Diwali – Festival of Lights

By Christine J. Flores, CBA

Last year, a friend of mine gave me a row of lights which are used during Diwali, so I thought I would research it before I light them.  My interest in this holiday has been rekindled by my plans for an upcoming trip to India.  So as we approach the holiday – which will be celebrated on November 12 this year – I thought I would check in with my friends, Kodi Dey and her husband Ranjan, regarding the Festival of Lights.

Diwali, also spelled Divali, is one of the major religious festivals in Hinduism, Jainism and Sikhism.  It is celebrated throughout India, Singapore and several other South Asian countries as a national holiday.  The name is derived from the Sanskrit term dipavali, or “row of lights.”  The festival generally symbolizes the victory of light over darkness and good over evil.  The lights symbolize the inner light that protects from spiritual darkness, as well as a time of inner illumination.  .  This festival is as important to Hindus as the Christmas holiday is to Christians.

Observances of Diwali differ depending on region and tradition.  In most of India, the celebration lasts five days with the third day being the main celebration of Diwali.  There are some areas where Diwali is celebrated only on the main day.  The most widespread custom among Hindus is the lighting of diyas, or small earthenware lamps filled with oil to invite the presence of Lakshmi, the goddess of wealth.  In North India the festival also celebrates the royal homecoming of Rama to the city of Ayodhya after defeating Ravana, the 10-headed king of the demons.  In South India, the festival marks the defeat of the demon Narakasura.  Some celebrate this holiday as a commemoration of the marriage of Lakshmi and Vishnu, while others observe it as Lakshami’s birthday.

During this festival, diyas are lit and placed in rows near temples and houses, and set adrift on rivers and streams.  Homes are decorated and floors are covered with elaborate designs made of colored rice, sand, or flower petals.  The doors and windows of houses are kept open so that Lakshmi can find her way inside and bless the residents with wealth and success.

Each day of Diwali has a specific purpose.  The first day is dedicated to cleaning homes and purchasing small gold items and food for the celebration.  Lakshmi is the focus of worship on that day.  The second day commemorates Krishna’s destruction of Narakasura and it is customary to offer prayers for the souls of ancestors.  On the third day families seek blessings from Lakshmi to ensure their prosperity.  This is usually the main day of the festival, and candles are lit; and families visit temples.  Some believe that fireworks ward off the evil spirits.  The fourth day commemorates Krishna’s defeat of Kindra, the king of the gods.  This also marks the start of the new year in the Hindu calendar.  For some the bond between husband and wife is the theme for the day and husbands will often buy their wives gifts to celebrate.
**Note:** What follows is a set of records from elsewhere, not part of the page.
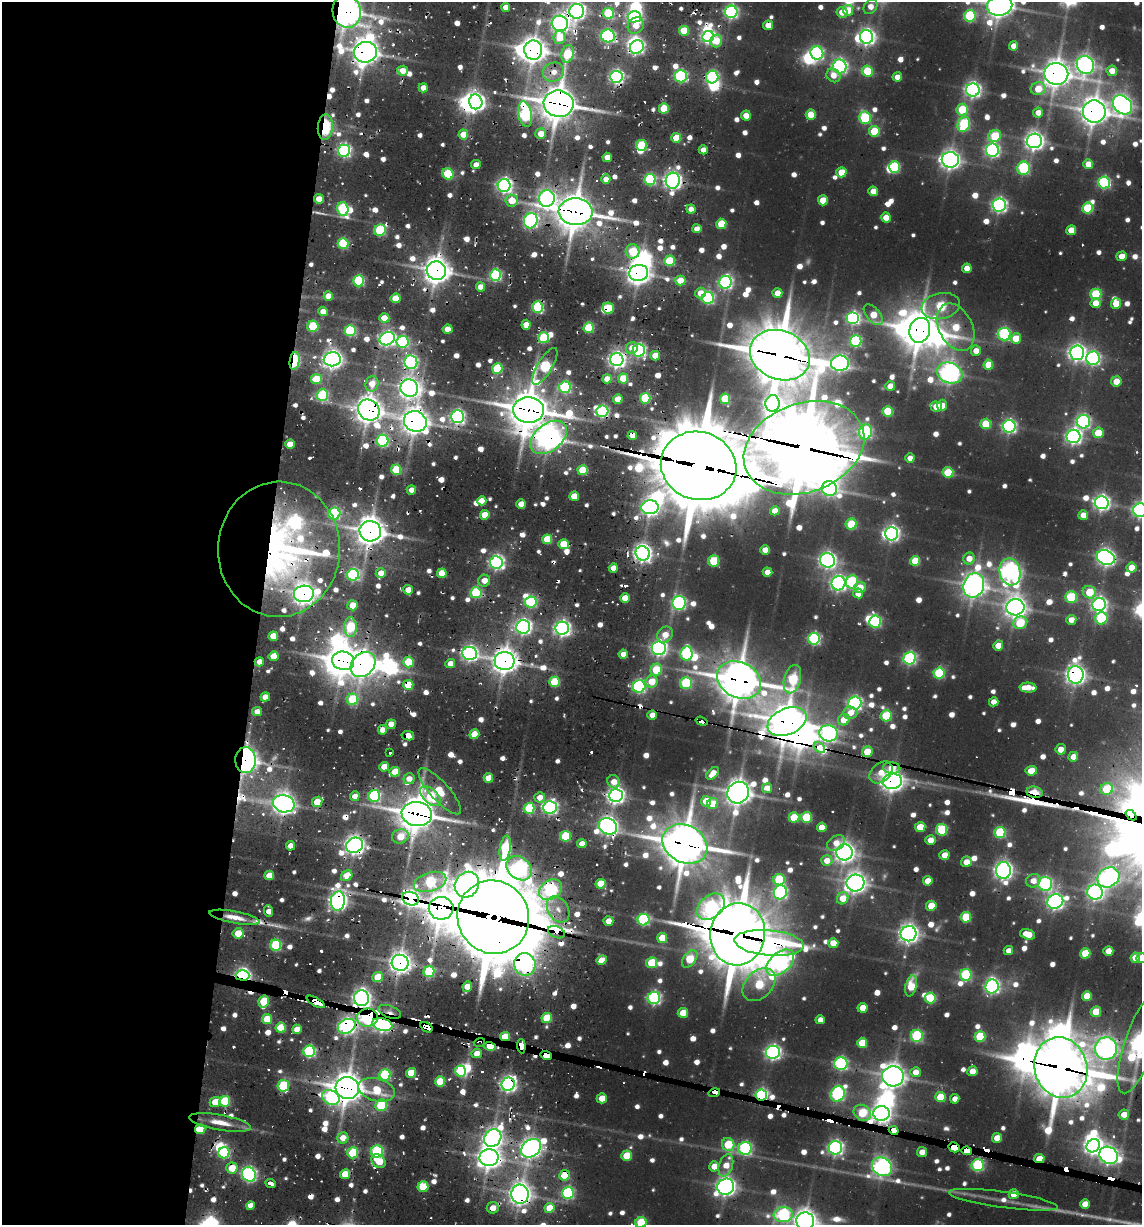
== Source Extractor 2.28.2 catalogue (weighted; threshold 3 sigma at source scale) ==
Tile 5 of 4 x 4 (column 1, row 2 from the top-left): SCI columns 250-1389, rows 2604-3826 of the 5313 x 5048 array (HDU 1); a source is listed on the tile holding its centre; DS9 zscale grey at full resolution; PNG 1144 x 1227 px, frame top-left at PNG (2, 2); each listed source drawn as its Kron ellipse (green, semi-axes under 4 px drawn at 4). Shown black and unused: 23% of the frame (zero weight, under 2 of 3 exposures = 12% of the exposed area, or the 3 px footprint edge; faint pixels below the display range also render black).
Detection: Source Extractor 2.28.2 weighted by HDU 2 'WHT'; one run over the whole footprint, this tile lists its part. Background 0.105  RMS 0.01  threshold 0.0465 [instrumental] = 3 sigma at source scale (4.5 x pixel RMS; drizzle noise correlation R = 1.50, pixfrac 1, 0.05/0.05 arcsec/px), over >= 5 px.
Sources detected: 1070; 18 too faint to see at this stretch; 34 inside a brighter object's white glare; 49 cosmic-ray / hot-pixel residue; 2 long thin detections or spike segments (spike, bleed or trail) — neither listed nor drawn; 10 inside a brighter listed object's ellipse — not listed separately; of the other 957, all 500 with FLUX_AUTO >= 15.1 (the completeness limit of this list) listed and drawn (457 fainter detections not listed), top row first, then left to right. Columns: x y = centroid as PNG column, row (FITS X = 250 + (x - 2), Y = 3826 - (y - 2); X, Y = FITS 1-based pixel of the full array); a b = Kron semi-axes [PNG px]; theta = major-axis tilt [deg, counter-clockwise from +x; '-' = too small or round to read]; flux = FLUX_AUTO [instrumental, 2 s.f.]
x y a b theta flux
870 6 8 6 56 18
1000 6 12 10 12 1400
506 7 4 4 - 24
848 10 5 5 - 35
347 11 16 14 -79 2000
577 11 7 7 - 680
731 12 6 6 - 340
842 12 5 5 - 19
608 13 6 5 - 110
970 16 6 5 - 150
634 17 6 5 - 310
560 23 8 7 - 680
636 25 9 7 47 23
768 25 5 4 - 25
684 31 5 5 - 52
608 36 7 6 - 260
560 37 6 6 - 38
708 37 6 5 - 390
867 37 7 6 - 580
716 41 6 6 - 33
1014 46 4 4 - 18
637 47 7 6 - 340
533 50 9 9 - 1400
365 52 11 10 - 1500
817 53 7 6 - 280
568 54 9 6 77 84
1085 65 9 8 - 850
840 66 7 6 - 430
403 71 5 5 - 21
867 71 5 5 - 77
1112 71 5 5 - 19
553 72 11 9 23 19
1056 74 12 11 - 1600
833 75 7 6 - 17
681 76 6 6 - 210
616 77 6 6 - 390
712 77 6 6 - 240
897 77 5 4 - 17
423 88 4 4 - 19
1038 89 7 6 - 40
973 90 6 6 - 540
476 102 7 6 - 650
559 104 15 13 -8 2700
1122 105 11 8 -45 850
664 108 5 5 - 61
962 109 6 5 - 75
1094 112 11 11 - 1600
1038 113 5 5 - 17
525 114 13 6 -79 220
746 115 5 5 - 26
811 115 5 5 - 42
865 118 6 6 - 140
964 124 8 6 66 150
325 127 13 7 85 100
874 131 5 5 - 65
463 134 5 5 - 25
541 134 5 5 - 24
995 136 6 6 - 76
676 138 5 5 - 53
1034 141 7 7 - 840
642 145 6 5 - 91
703 150 4 4 - 17
992 150 6 6 - 380
344 151 6 6 - 310
607 157 5 4 - 19
950 160 8 7 - 880
1088 164 5 5 - 28
476 165 5 4 - 17
895 167 6 5 - 120
1023 168 6 6 - 150
841 172 5 5 - 39
448 174 6 5 - 100
606 179 4 4 - 19
650 180 5 5 - 160
673 181 8 7 - 730
1104 183 6 6 - 230
504 185 6 6 - 510
873 191 5 5 - 24
319 199 5 4 - 26
547 199 8 8 - 510
823 200 5 5 - 38
512 201 6 6 - 33
999 205 6 6 - 470
1088 208 5 5 - 100
343 209 7 5 -73 170
691 209 4 4 - 16
576 212 17 13 -4 2900
886 218 5 5 - 30
531 221 8 6 74 400
721 224 5 5 - 54
697 229 4 4 - 16
380 230 6 5 - 150
1071 230 5 4 - 27
343 244 5 5 - 120
633 251 7 7 - 76
1122 256 5 4 - 21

Many perform good deeds, including feeding the poor on this day.  The fifth day celebrates the bond between brothers and sisters, and sisters pray for the success and well-being of their brothers.  A central theme of this national holiday is family.

Diwali is celebrated by visiting family, exchanging gifts, wearing new clothes, feasting on sweets and special foods, feeding the poor and with fireworks displays.  Gambling is encouraged to ensure good luck in the coming year.  Businesses are generally closed or close early to allow employees to celebrate Diwali with their families.

In addition to the lights and fun, Diwali is a time to reflect on life and make changes for the upcoming year.  Some of the significant practices include:

Give and Forgive.  It is common practice that people forget and forgive the wrongs done by others.  This gives a spirit of freedom, festivity and friendliness.

Rise and Shine.  Waking up during Brahmamuhurta (at 4 a.m. or 1 ½ hours before sunrise) is a great blessing when you consider one’s health, ethical discipline, efficiency at work and spiritual advancement.

Unite and Unify.  This holiday is a unifying event, and it is a time when people mingle and embrace one another.  It is believed that only a continuous celebration of Diwali can rekindle the need of turning away from the path of hatred.

Prosper and Progress.  On this day, Hindu merchants in North India open their new account books and pray for success and prosperity in the coming y ear.  People buy new clothes for the family.  Employers also purchase new clothes for employees.  Homes are cleaned and decorated, and the festival instills charity in the hearts of people who perform good deeds.

Illuminate Your Inner Self.  Hindus believe that the light of lights is the one that shines in the chamber of one’s heart.  Fixing the mind on this supreme light illuminates the soul and gives an opportunity tocultivate and enjoy eternal bliss.